Source records:

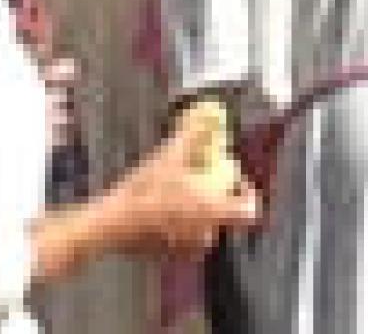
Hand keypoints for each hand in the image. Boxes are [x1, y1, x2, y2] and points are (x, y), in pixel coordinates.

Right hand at [103, 111, 260, 257]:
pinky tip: (169, 207)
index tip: (237, 179)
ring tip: (184, 189)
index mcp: (214, 211)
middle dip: (219, 195)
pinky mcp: (176, 255)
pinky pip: (191, 236)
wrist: (118, 222)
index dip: (248, 193)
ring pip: (208, 225)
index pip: (250, 210)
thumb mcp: (171, 156)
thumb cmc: (148, 189)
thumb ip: (194, 135)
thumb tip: (212, 113)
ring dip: (202, 208)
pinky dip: (186, 222)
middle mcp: (209, 233)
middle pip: (227, 214)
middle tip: (204, 176)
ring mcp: (192, 248)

Work to be completed:
Determine the count of lines in the data above with the string "middle" in them, and give that count alone.

Exercise answer:
4